**Requirement:**
For the copy, please give all of the data again exactly and leave the pictures out.

**Input records:**
===============
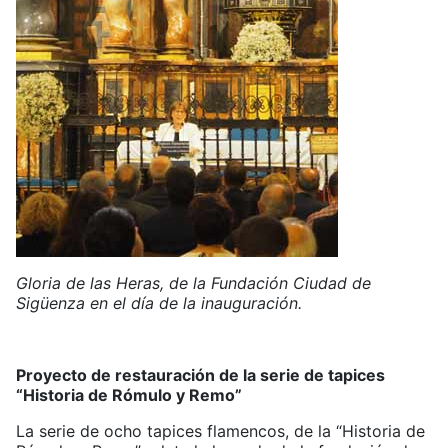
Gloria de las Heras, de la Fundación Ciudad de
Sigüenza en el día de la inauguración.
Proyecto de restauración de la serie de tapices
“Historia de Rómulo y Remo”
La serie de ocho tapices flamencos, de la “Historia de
===============
**Completed task:**
Gloria de las Heras, de la Fundación Ciudad de
Sigüenza en el día de la inauguración.
Proyecto de restauración de la serie de tapices
“Historia de Rómulo y Remo”
La serie de ocho tapices flamencos, de la “Historia de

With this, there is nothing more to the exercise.